1. ## Trouble with a product topology problem

Hello, This is my problem: let $\displaystyle d:X\times X\rightarrow R$ be a distance on X. We know d is continous with the prodcut topology when the topology given to X is the metric topology. Show tha if d is continous with the product topology when the topology given to X is $\displaystyle \mathcal{F}$ then this topology is finner than the metric toplogy.
Attempts: we know that there is a coarsest topology for which d is continous is $\displaystyle \{d^{-1}(A):A$ open set in R$\displaystyle \}$ I tried to prove that this topology is the product topology of the metric but this doesn't seem to be the case.
I also tried to prove directly that if U is open in the metric topology then U is in $\displaystyle \mathcal{F}$

2. The open balls $\displaystyle B(x_{0},\epsilon) := \{ y \in X : d(x_{0},y)<\epsilon \}$ are a basis for the topology on X, which is induced by the metric d.
It is therefor sufficient to show that every open ball is also in $\displaystyle \mathcal{F}$.
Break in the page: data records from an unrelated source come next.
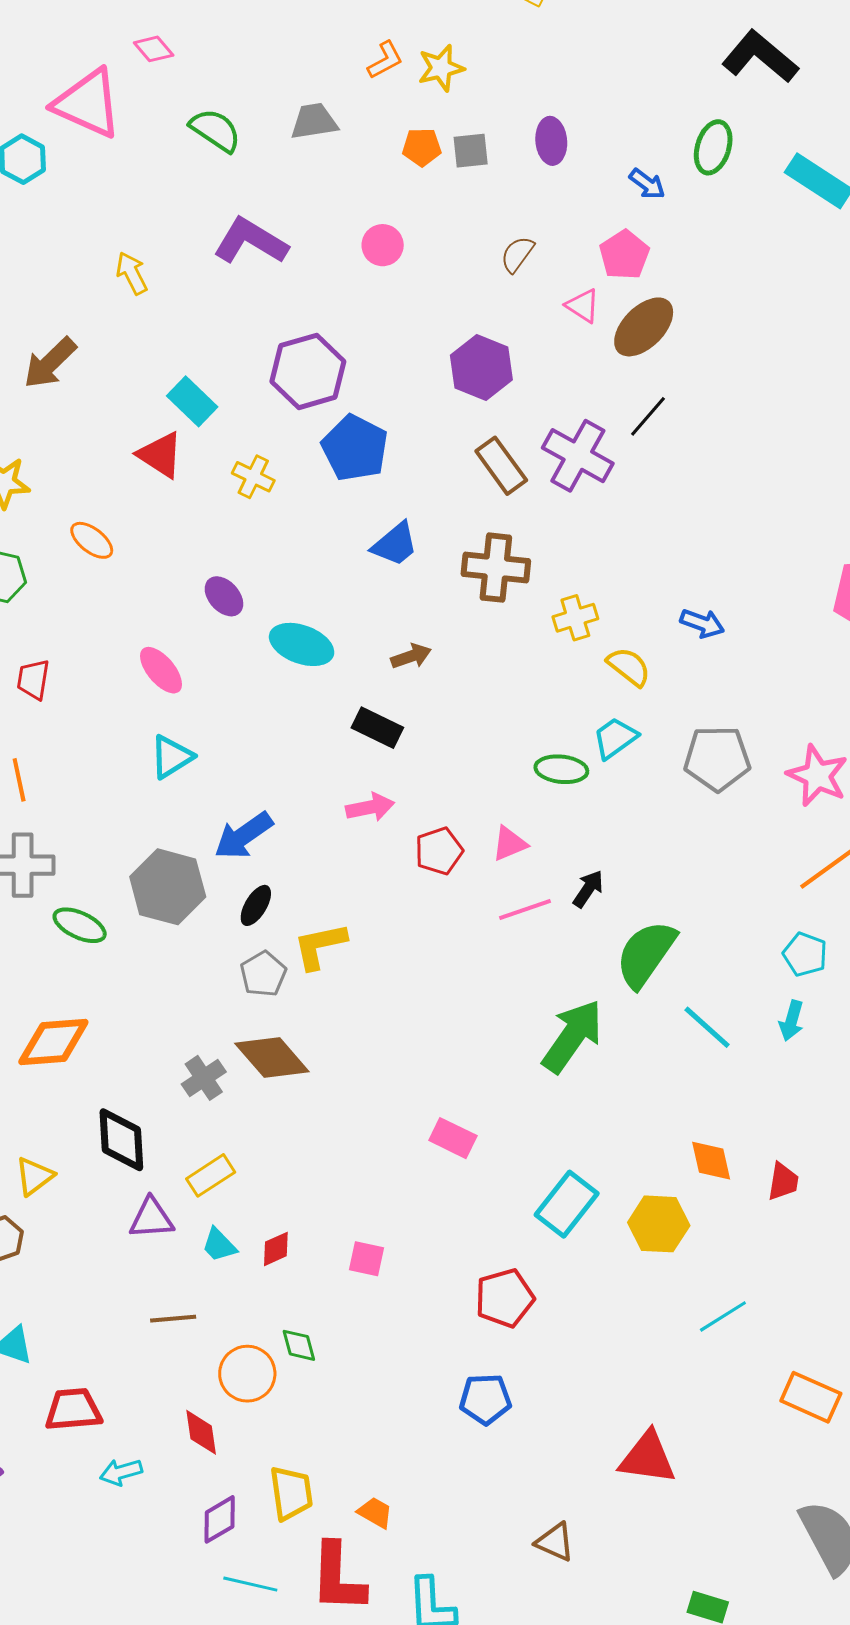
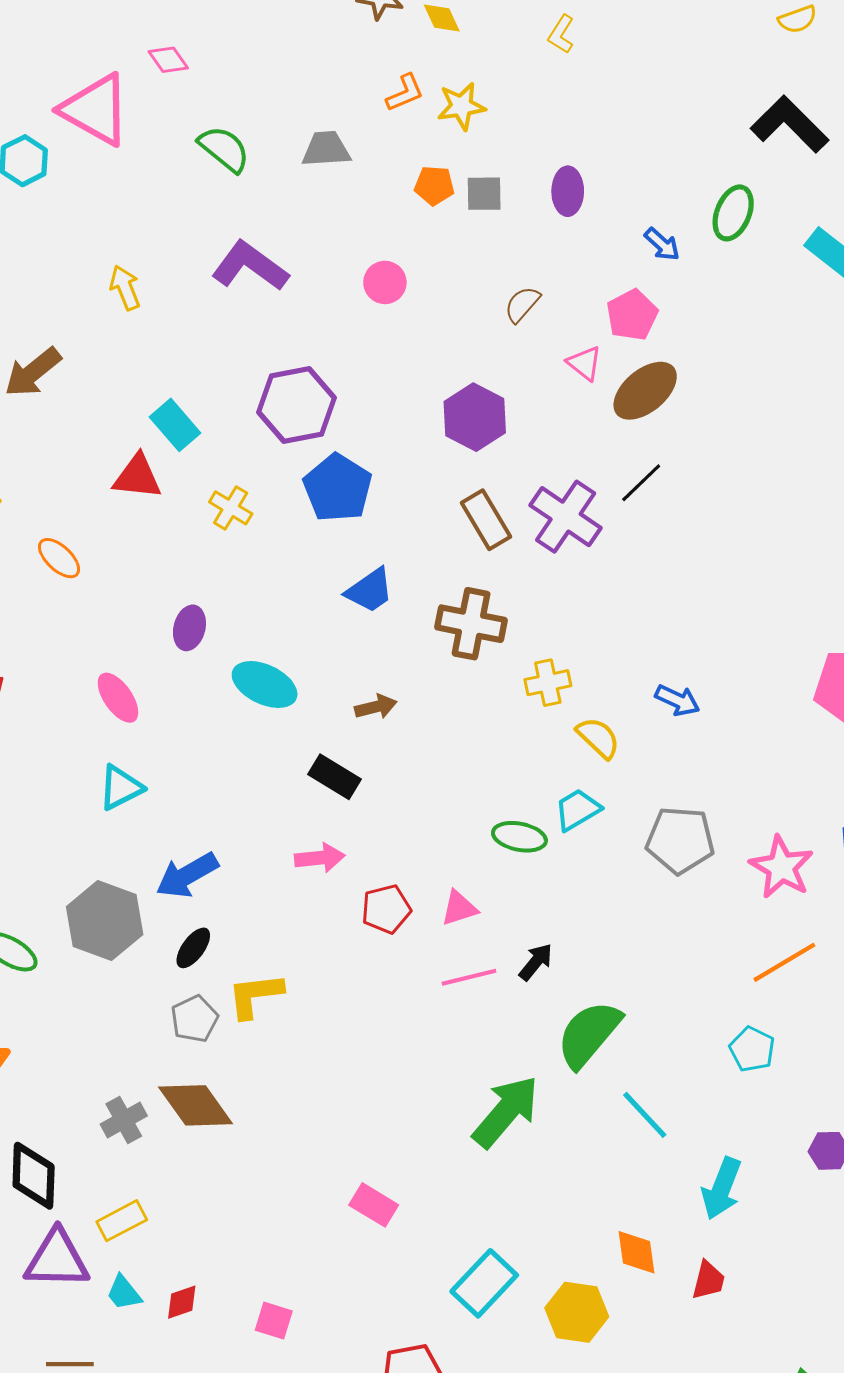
red triangle: (160, 455) -> (137, 477), turned -32
purple ellipse: (224, 596) -> (189, 628), turned 51
cyan arrow: (792, 1021) -> (722, 1188), moved, size x1.5
purple triangle: (151, 1218) -> (57, 1259), size x1.4

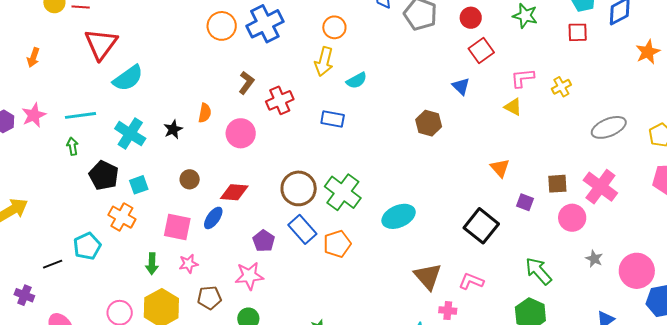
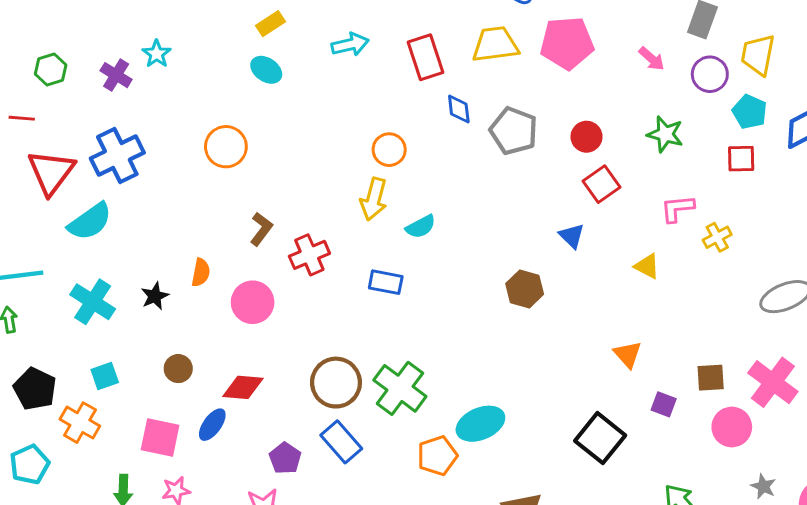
blue cross: (265, 24) -> (117, 156), moved
pink L-shape: (522, 78) -> (677, 209), moved
black pentagon: (104, 175) -> (35, 389), moved
orange pentagon: (337, 244) -> (437, 456), moved

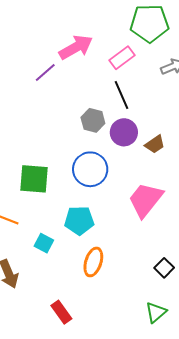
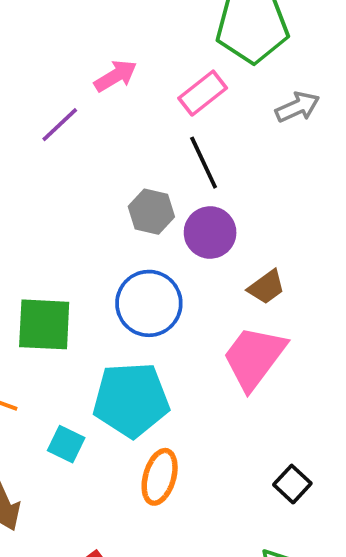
pink arrow: (76, 47) -> (116, 76), size x0.7
brown trapezoid: (155, 144) -> (266, 287), moved
cyan pentagon: (79, 220) -> (131, 400), size x1.4

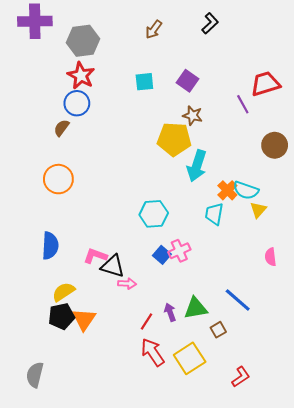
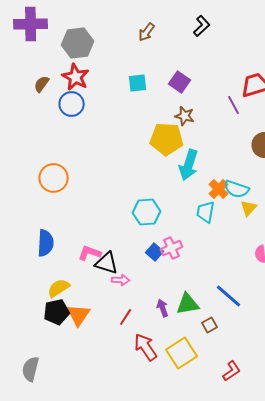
brown semicircle: (61, 128) -> (42, 84), moved
red line: (147, 321) -> (126, 317), moved

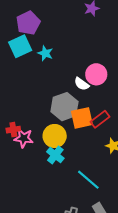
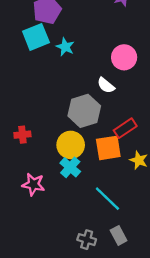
pink circle: (96, 74) -> (124, 57), moved
orange square: (82, 118) -> (108, 148), moved
pink star: (24, 138) -> (33, 184), moved

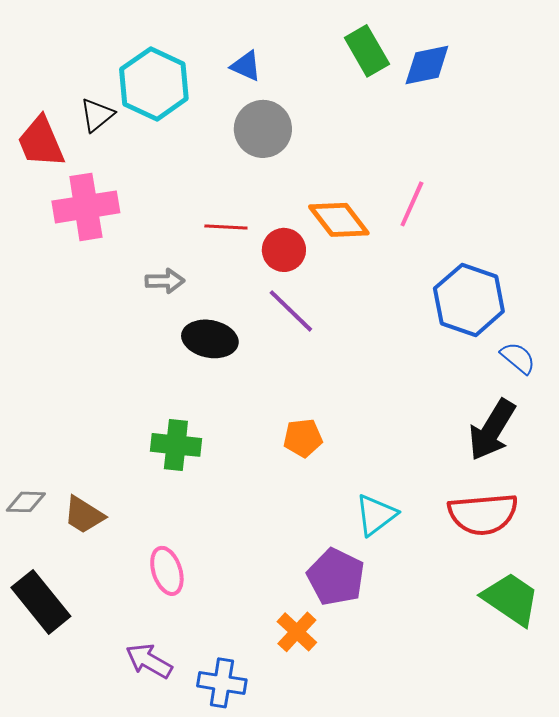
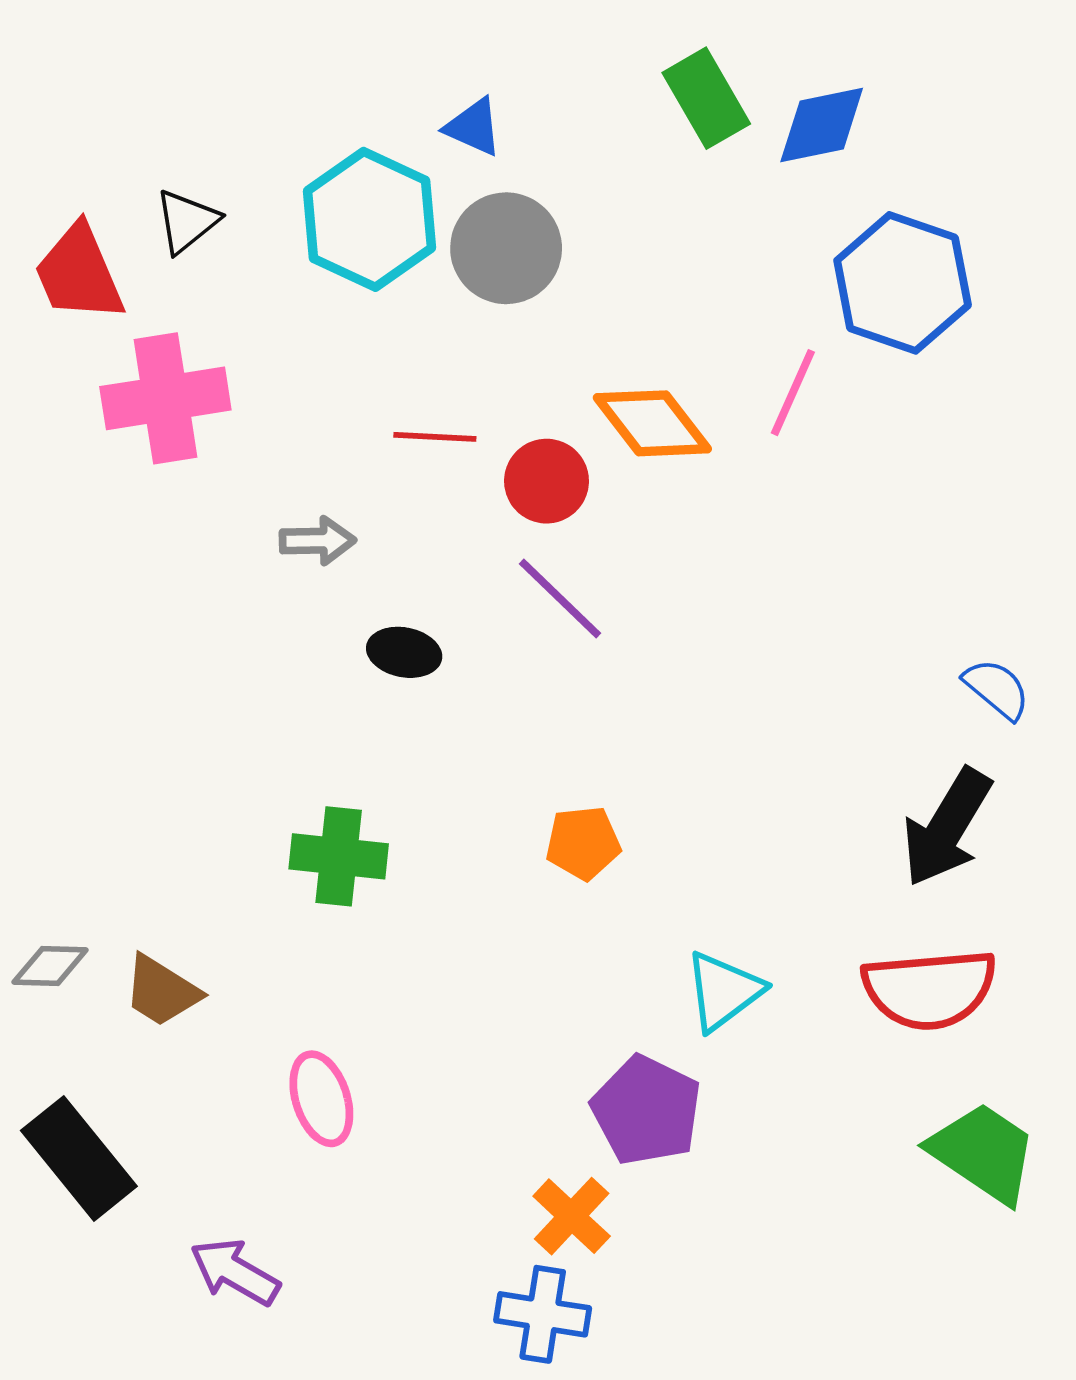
cyan hexagon: (154, 84) -> (369, 219), moved
blue hexagon: (469, 300) -> (903, 283), moved
black ellipse: (210, 339) -> (404, 652), size x0.7
purple arrow: (149, 661) -> (235, 1272), moved
blue cross: (222, 683) -> (543, 1314), moved

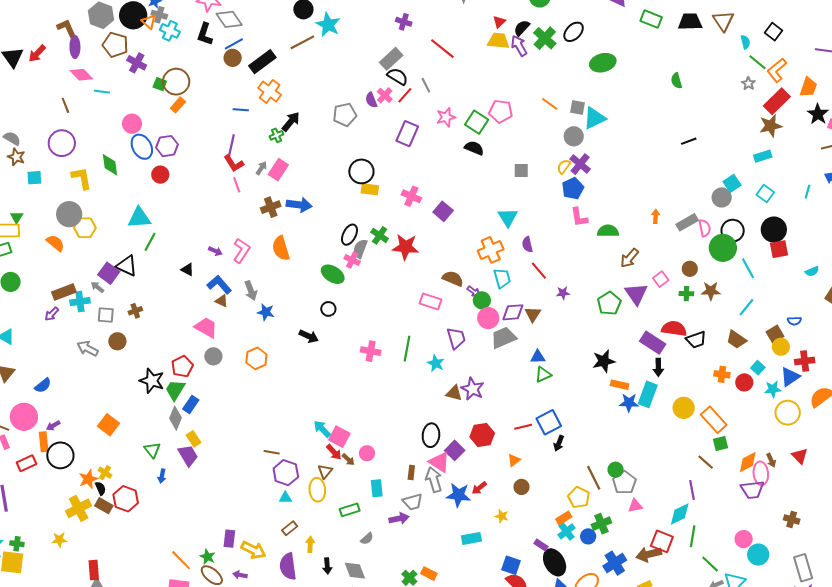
For every $\displaystyle x_{0} \in X$ consider the map

$\displaystyle h: X \rightarrow \mathbb{R}$
$\displaystyle h(x):=d(x,x_0)$
, which is the composition of
$\displaystyle f:X \rightarrow X \times X$
,$\displaystyle f(x):=(x,x_{0})$
and
$\displaystyle d:X\times X \rightarrow \mathbb{R}$

both are continious in the topology $\displaystyle \mathcal{F}$, so the composition is also continous and we have
$\displaystyle B(x_{0},\epsilon)=h^{-1}((-\infty , \epsilon)) \in \mathcal{F}$

3. I think you solved my problem, thanks